Lebanon’s Information Minister Ziad Makary said during a cabinet session on Sunday that diplomatic efforts for a ceasefire with Israel were under way.
“It is certain that the Lebanese government wants a ceasefire, and everyone knows that (Israeli Prime Minister Benjamin) Netanyahu went to New York based on the premise of a ceasefire, but the decision was made to assassinate Nasrallah,” Makary said.
The death of Hezbollah leader Hassan Nasrallah was confirmed on Saturday, heightening tensions between Lebanon and Israel after months of conflict along their shared border.
“Diplomatic efforts to achieve a ceasefire are ongoing. The Prime Minister is not falling short, but the matter is not that easy,” he added.
British Foreign Secretary David Lammy said he had spoken with Lebanon’s Prime Minister Najib Mikati on Saturday.
“We agreed on the need for an immediate ceasefire to bring an end to the bloodshed.

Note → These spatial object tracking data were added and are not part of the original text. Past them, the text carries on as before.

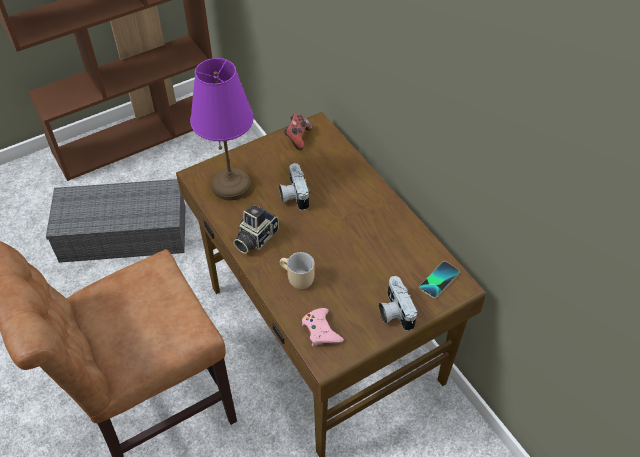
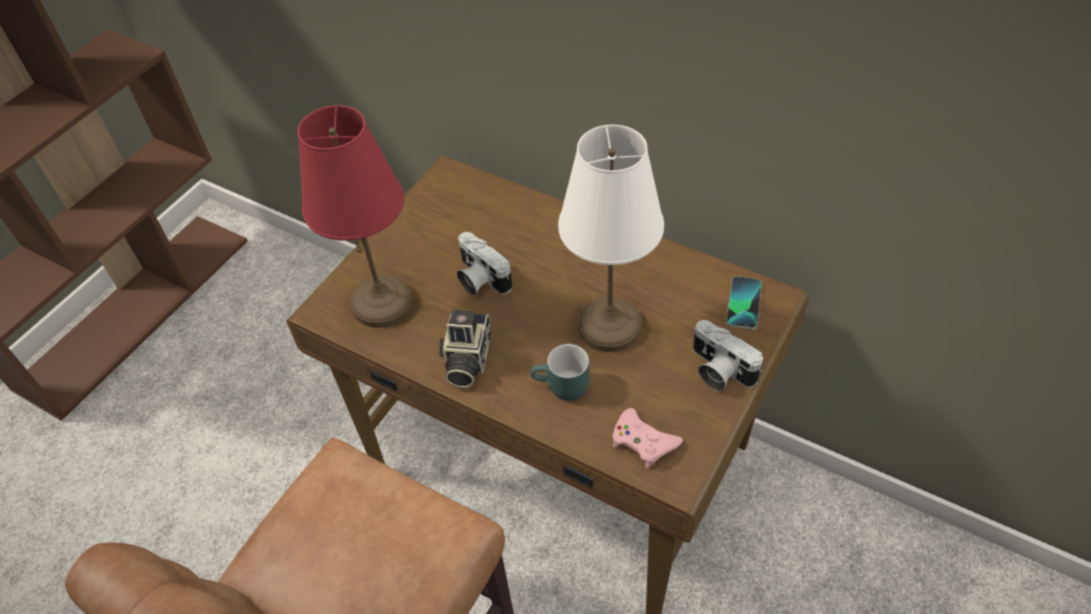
camera: 25 degrees left, 0 degrees up
grey storage box [46,179,186,263] -> none
purple table lamp [190,58,254,201] -> red table lamp [297,105,413,328]
beige mug [280,252,315,289] -> turquoise mug [530,344,589,401]
game controller [284,114,312,150] -> none
none -> white table lamp [558,125,664,352]

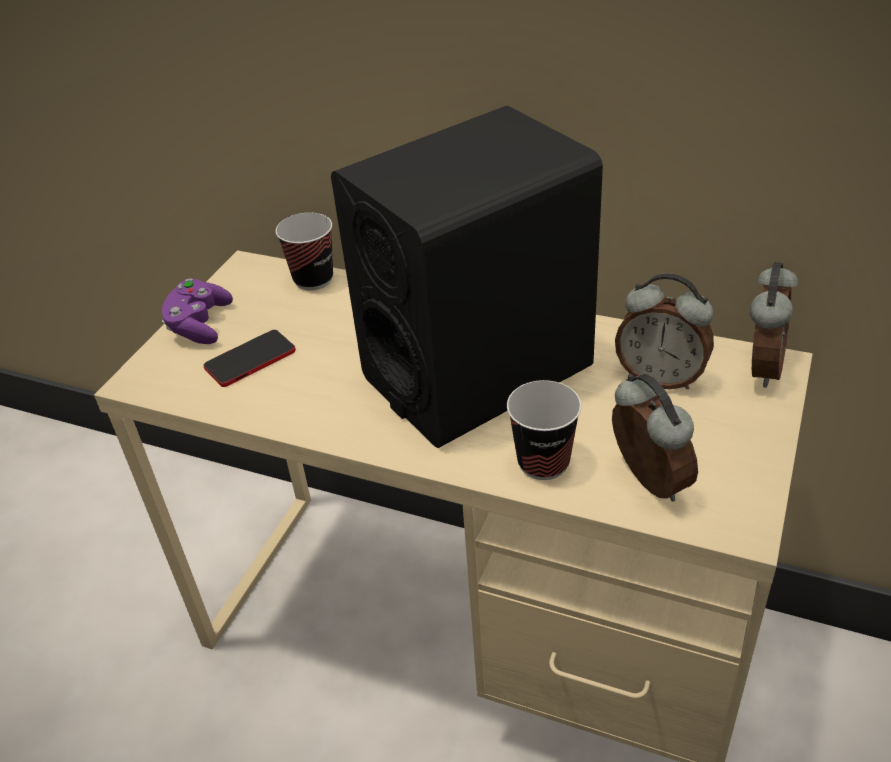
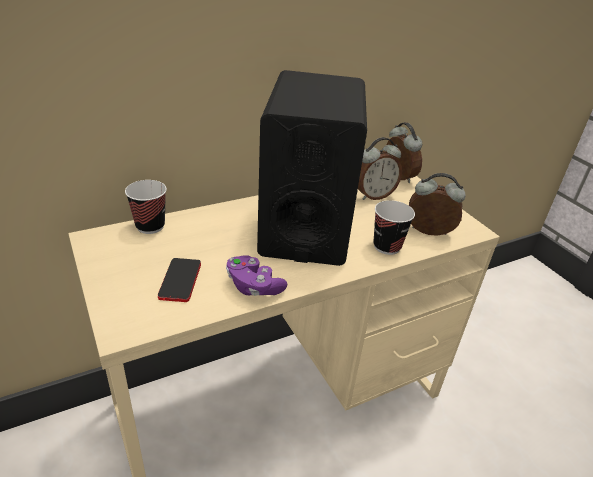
camera: 55 degrees left, 5 degrees down
purple game controller [162,279,233,344] -> purple game controller moved to [226,255,288,296]

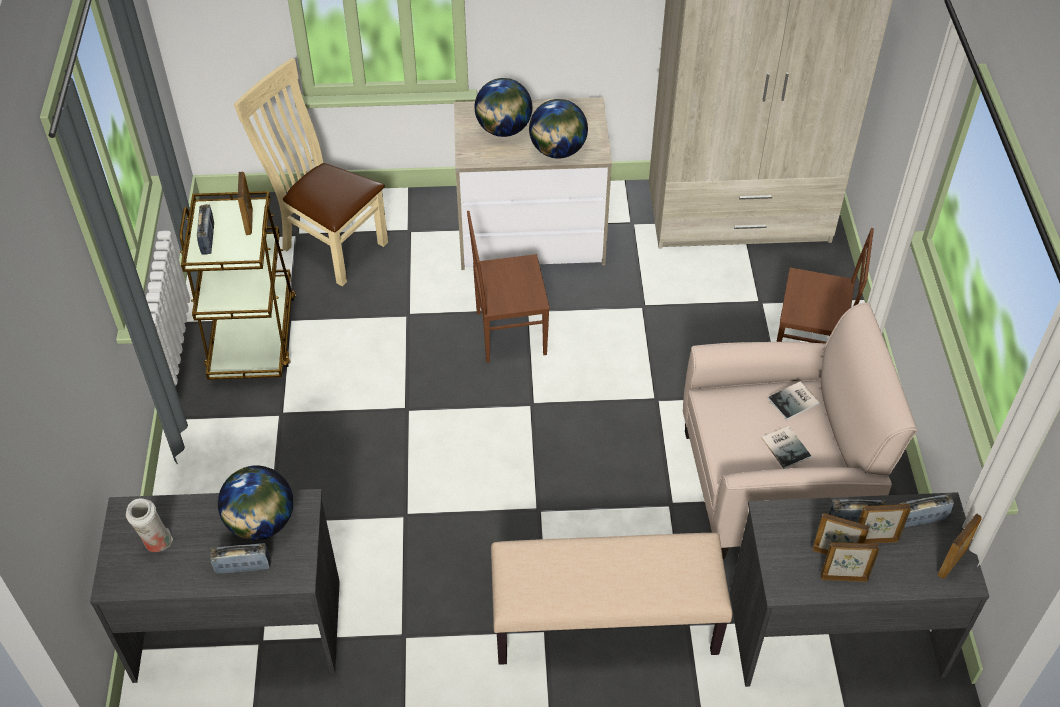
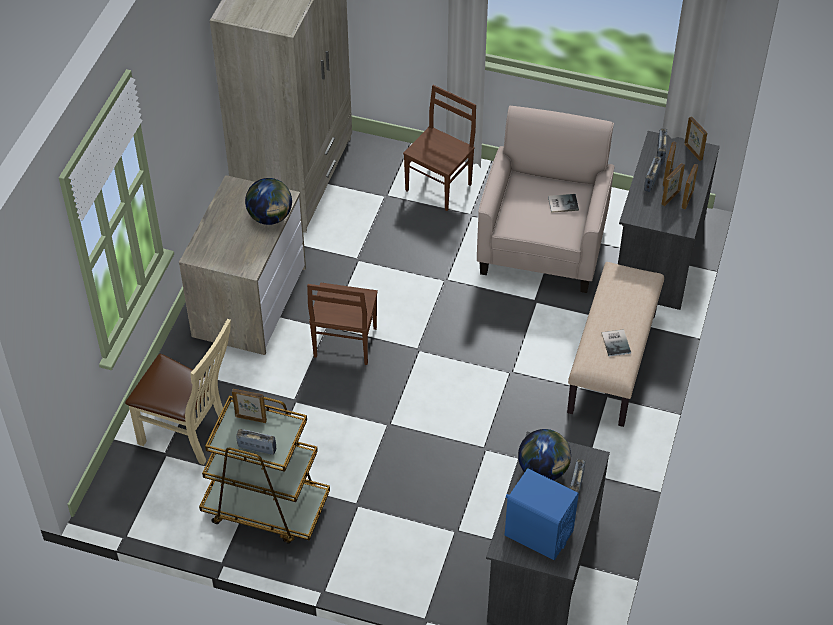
camera: 70 degrees left, 0 degrees up
white vase [126,498,173,552] -> blue speaker [505,468,579,560]
beige chair [234,58,388,286] -> beige chair turned 120 degrees counterclockwise [125,318,231,465]
globe [474,78,532,137] -> none
book [768,381,819,420] -> book moved to [601,329,631,357]

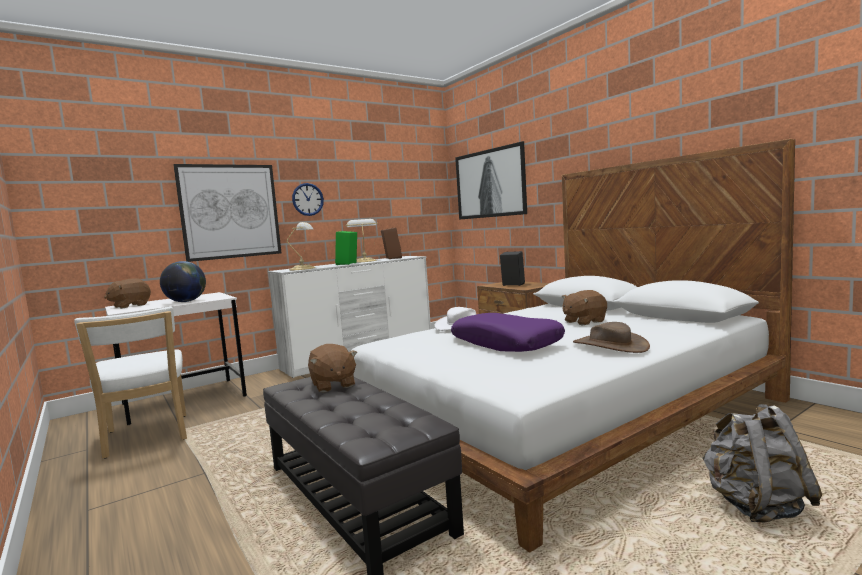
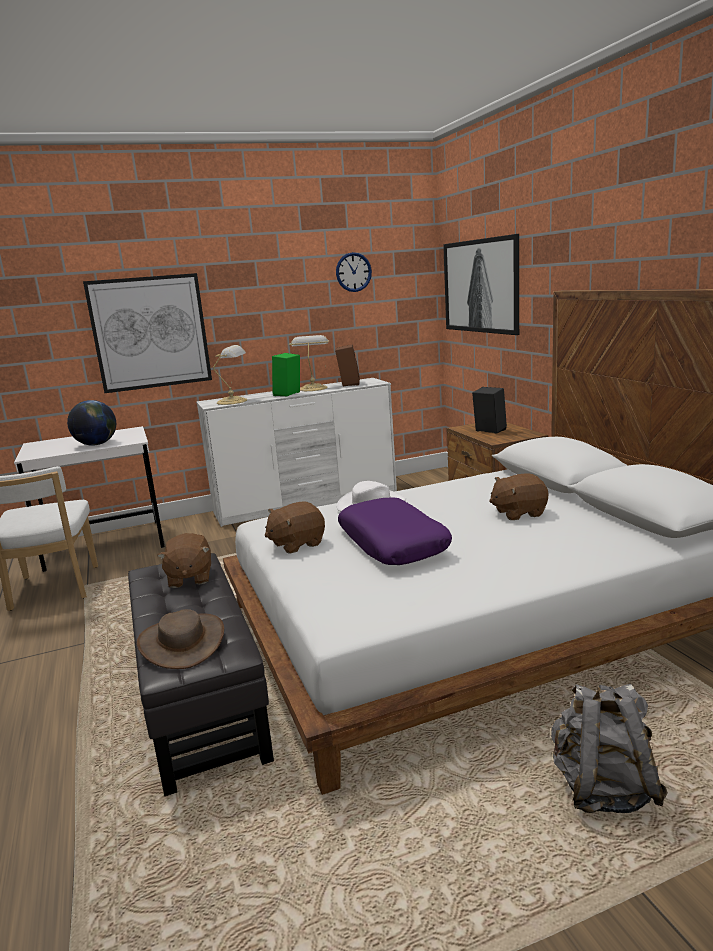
camera: 15 degrees right, 10 degrees up
brown plush toy [104,278,151,309] -> brown plush toy moved to [265,501,325,554]
wall clock [292,183,324,216] -> wall clock moved to [336,252,372,292]
brown hat [573,322,650,353] -> brown hat moved to [137,609,224,669]

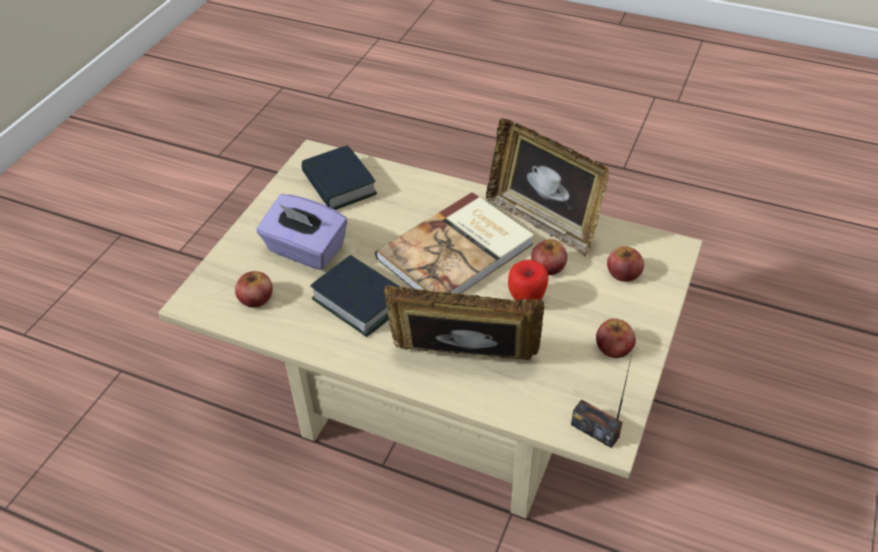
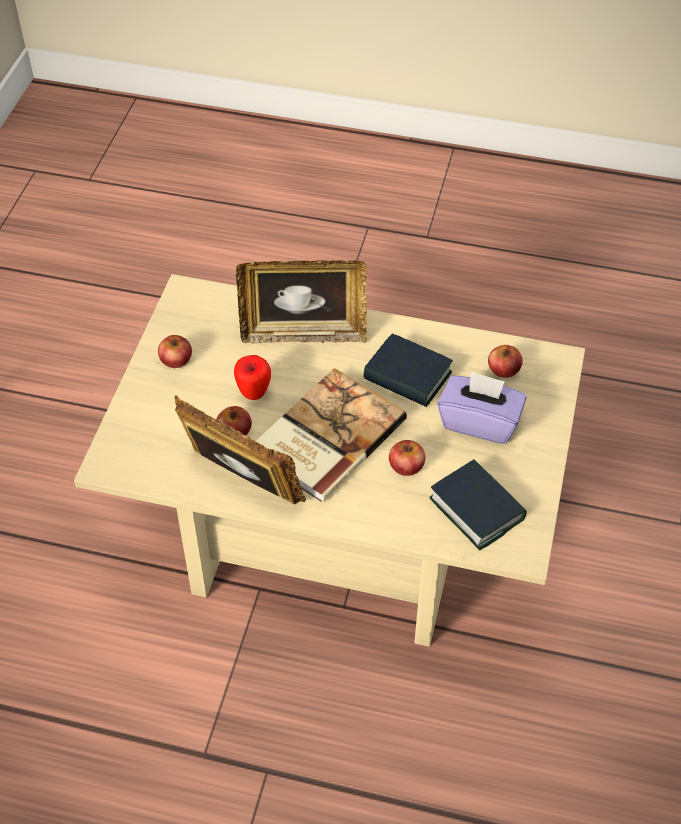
camera: 170 degrees right, 5 degrees up
radio [571,355,632,448] -> none
apple [607,246,644,282] -> apple moved to [389,440,425,476]

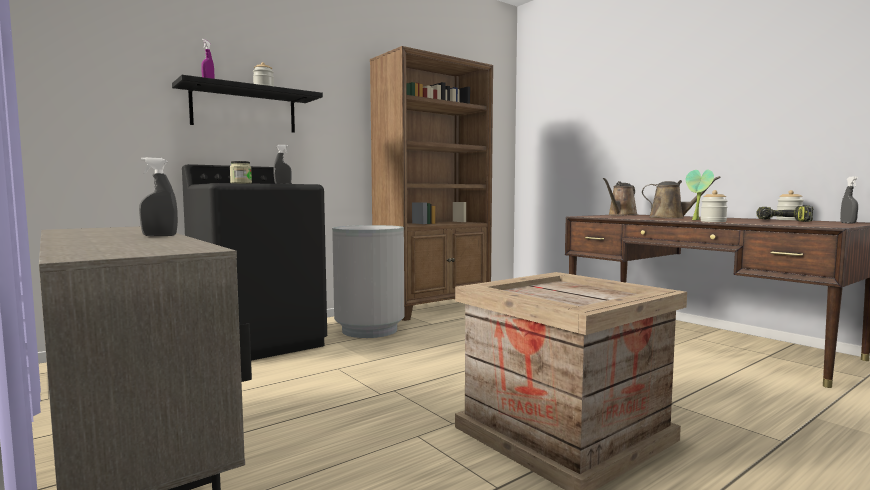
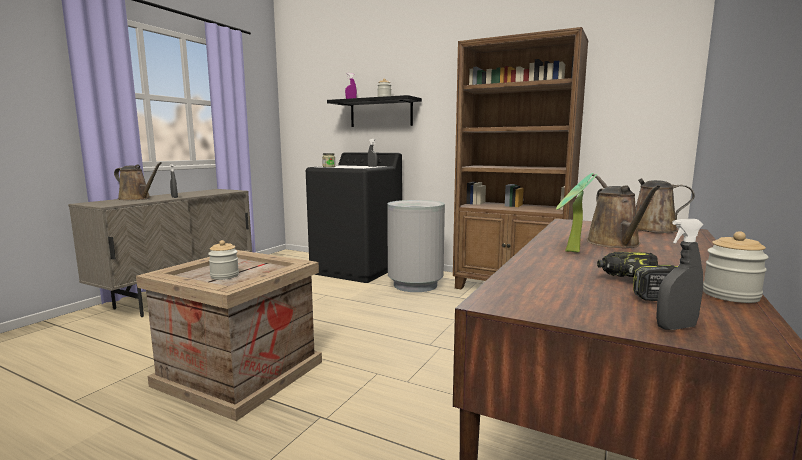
camera: 65 degrees right, 5 degrees up
jar [700,190,728,222] -> jar moved to [208,240,239,280]
none -> brown watering can [114,162,162,200]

A diplomatic solution is the only way to restore security and stability for the Lebanese and Israeli people,” Lammy said in a statement on social media platform X.
Earlier in the week Lammy told the United Nations’ General Assembly that there should be an immediate ceasefire between Lebanon’s Hezbollah and Israel and that a full-blown war was not in the interest of the people in the region.
Britain’s foreign ministry has advised its nationals to leave Lebanon as soon as possible.
Asked by reporters if an Israeli ground incursion into Lebanon was inevitable, US President Joe Biden said on Saturday that it was time for a ceasefire.
“It’s time for a ceasefire,” Biden told reporters in Rehoboth Beach, Delaware.
Asked if the United States would respond to missile attacks on US warships in the Red Sea, Biden said: “We’re responding.”
Pope Francis called for an immediate ceasefire in “martyred” Lebanon and the wider Middle East on Saturday as he ended a three-day visit to Belgium.
“I call on all parties to immediately cease fire in Lebanon, Gaza, the rest of Palestine and Israel,” the Argentinian pontiff, 87, told an open-air mass in Brussels, as Israel continued to target the Hezbollah armed group in Lebanon.
France on Saturday called on Israel to stop striking Lebanon, as the killing of the head of the Iran-backed Hezbollah militant group sparked fears of a widening war in the Middle East.
Speaking with Lebanese Prime Minister Najib Mikati, French Foreign Minister Jean-Noel Barrot said Paris wanted “an immediate halt to Israeli strikes in Lebanon” and was “opposed to any ground operation”, the foreign ministry said in a statement.
France also “calls on other actors, notably Hezbollah and Iran, to abstain from any action that could lead to additional destabilisation and regional conflagration”.